| 要旨トップ | 目次 | 日本生態学会第70回全国大会 (2023年3月、仙台) 講演要旨
ESJ70 Abstract


一般講演(口頭発表) D01-09  (Oral presentation)

個体密度と景観連結性を推定する空間標識再捕獲法:シミュレーションによる不偏性評価【B】
Spatial capture-recapture methods for simultaneous estimation of population density and landscape connectivity: a simulation study【B】

*深澤圭太(国立環境研究所)
*Keita FUKASAWA(NIES)

動物が不均一な景観においてどのように移動しているかを明らかにすることは、分断化された景観における保全策の検討や人間と野生動物の軋轢を緩和する上で重要である。
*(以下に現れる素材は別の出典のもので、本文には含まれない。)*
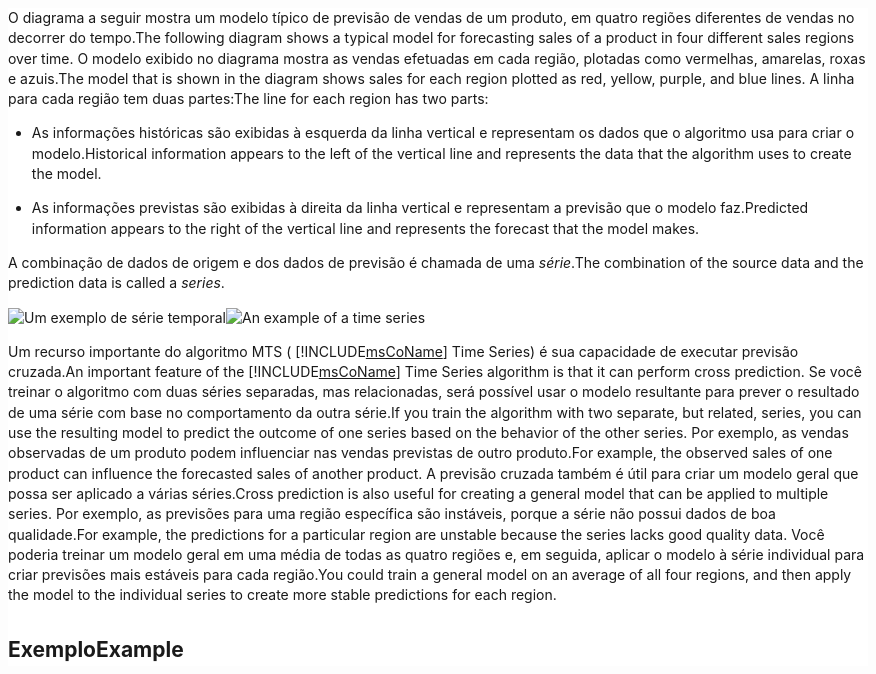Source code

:  <span data-ttu-id="a16f8-107">O diagrama a seguir mostra um modelo típico de previsão de vendas de um produto, em quatro regiões diferentes de vendas no decorrer do tempo.</span><span class="sxs-lookup"><span data-stu-id="a16f8-107">The following diagram shows a typical model for forecasting sales of a product in four different sales regions over time.</span></span> <span data-ttu-id="a16f8-108">O modelo exibido no diagrama mostra as vendas efetuadas em cada região, plotadas como vermelhas, amarelas, roxas e azuis.</span><span class="sxs-lookup"><span data-stu-id="a16f8-108">The model that is shown in the diagram shows sales for each region plotted as red, yellow, purple, and blue lines.</span></span> <span data-ttu-id="a16f8-109">A linha para cada região tem duas partes:</span><span class="sxs-lookup"><span data-stu-id="a16f8-109">The line for each region has two parts:</span></span>  
  
-   <span data-ttu-id="a16f8-110">As informações históricas são exibidas à esquerda da linha vertical e representam os dados que o algoritmo usa para criar o modelo.</span><span class="sxs-lookup"><span data-stu-id="a16f8-110">Historical information appears to the left of the vertical line and represents the data that the algorithm uses to create the model.</span></span>  
  
-   <span data-ttu-id="a16f8-111">As informações previstas são exibidas à direita da linha vertical e representam a previsão que o modelo faz.</span><span class="sxs-lookup"><span data-stu-id="a16f8-111">Predicted information appears to the right of the vertical line and represents the forecast that the model makes.</span></span>  
  
 <span data-ttu-id="a16f8-112">A combinação de dados de origem e dos dados de previsão é chamada de uma *série*.</span><span class="sxs-lookup"><span data-stu-id="a16f8-112">The combination of the source data and the prediction data is called a *series*.</span></span>  
  
 <span data-ttu-id="a16f8-113">![Um exemplo de série temporal](../media/time-series.gif "Um exemplo de série temporal")</span><span class="sxs-lookup"><span data-stu-id="a16f8-113">![An example of a time series](../media/time-series.gif "An example of a time series")</span></span>  
  
 <span data-ttu-id="a16f8-114">Um recurso importante do algoritmo MTS ( [!INCLUDE[msCoName](../../includes/msconame-md.md)] Time Series) é sua capacidade de executar previsão cruzada.</span><span class="sxs-lookup"><span data-stu-id="a16f8-114">An important feature of the [!INCLUDE[msCoName](../../includes/msconame-md.md)] Time Series algorithm is that it can perform cross prediction.</span></span> <span data-ttu-id="a16f8-115">Se você treinar o algoritmo com duas séries separadas, mas relacionadas, será possível usar o modelo resultante para prever o resultado de uma série com base no comportamento da outra série.</span><span class="sxs-lookup"><span data-stu-id="a16f8-115">If you train the algorithm with two separate, but related, series, you can use the resulting model to predict the outcome of one series based on the behavior of the other series.</span></span> <span data-ttu-id="a16f8-116">Por exemplo, as vendas observadas de um produto podem influenciar nas vendas previstas de outro produto.</span><span class="sxs-lookup"><span data-stu-id="a16f8-116">For example, the observed sales of one product can influence the forecasted sales of another product.</span></span> <span data-ttu-id="a16f8-117">A previsão cruzada também é útil para criar um modelo geral que possa ser aplicado a várias séries.</span><span class="sxs-lookup"><span data-stu-id="a16f8-117">Cross prediction is also useful for creating a general model that can be applied to multiple series.</span></span> <span data-ttu-id="a16f8-118">Por exemplo, as previsões para uma região específica são instáveis, porque a série não possui dados de boa qualidade.</span><span class="sxs-lookup"><span data-stu-id="a16f8-118">For example, the predictions for a particular region are unstable because the series lacks good quality data.</span></span> <span data-ttu-id="a16f8-119">Você poderia treinar um modelo geral em uma média de todas as quatro regiões e, em seguida, aplicar o modelo à série individual para criar previsões mais estáveis para cada região.</span><span class="sxs-lookup"><span data-stu-id="a16f8-119">You could train a general model on an average of all four regions, and then apply the model to the individual series to create more stable predictions for each region.</span></span>  
  
## <a name="example"></a><span data-ttu-id="a16f8-120">Exemplo</span><span class="sxs-lookup"><span data-stu-id="a16f8-120">Example</span></span>  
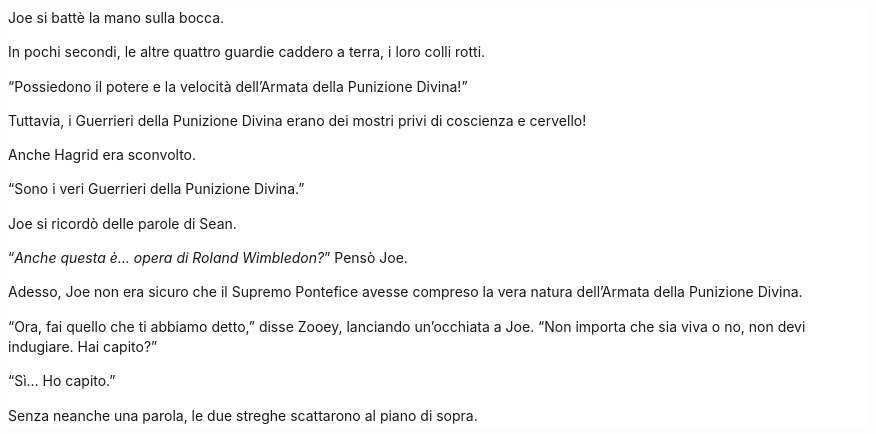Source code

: Joe si battè la mano sulla bocca.






In pochi secondi, le altre quattro guardie caddero a terra, i loro colli rotti.






“Possiedono il potere e la velocità dell’Armata della Punizione Divina!”






Tuttavia, i Guerrieri della Punizione Divina erano dei mostri privi di coscienza e cervello!






Anche Hagrid era sconvolto.






“Sono i veri Guerrieri della Punizione Divina.”






Joe si ricordò delle parole di Sean.






“<em>Anche questa è… opera di Roland Wimbledon?</em>” Pensò Joe.






Adesso, Joe non era sicuro che il Supremo Pontefice avesse compreso la vera natura dell’Armata della Punizione Divina.






“Ora, fai quello che ti abbiamo detto,” disse Zooey, lanciando un’occhiata a Joe. “Non importa che sia viva o no, non devi indugiare. Hai capito?”






“Sì… Ho capito.”






Senza neanche una parola, le due streghe scattarono al piano di sopra.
空間標識再捕獲法は生物の個体密度と動物の移動プロセスを統合的に分析できるツールとして注目されているが、標識再捕獲データから正しく連結性のパラメータを推定することはこれまで困難であった。
 発表者は移流拡散方程式で記述された柔軟なホームレンジ形成プロセスを組み込み、個体密度と景観の連結性を同時に推定することができる空間標識再捕獲モデル、移流拡散標識再捕獲モデル(ADCR)を開発した。本発表ではステップ選択関数を用いた動物行動のシミュレーションによって生成した100反復の疑似データにADCRを適用し、連結性に対する景観の効果・個体密度・ホームレンジサイズを正確に推定できるか検証した。連結性に影響する景観パターンはランダムなパッチ構造を持つように自動生成し、ラスタデータとして解析に組み込んだ。また、景観生態学においてしばしば問題となる生成プロセスと入力データの空間解像度の不一致の影響を評価するため、推定に用いる景観データの空間解像度を半分にしたデータに対しても推定を試みた。
 その結果、ADCRは全てのパラメータをバイアスなく推定できることが分かった。また、データの空間解像度の違いに対しても推定値はきわめて頑健であった。このような推定値がもつ良好な性質は、本手法で用いたホームレンジ形成モデルがbiased random walkやサーキット理論と明確な関係を有することによるものである。ADCRは個体-個体群の異なる階層をまたぐプロセスの検証に用いることが可能であるとともに、バイオロギングデータと標識再捕獲データの統合モデリングにおいても有益であると考えられる。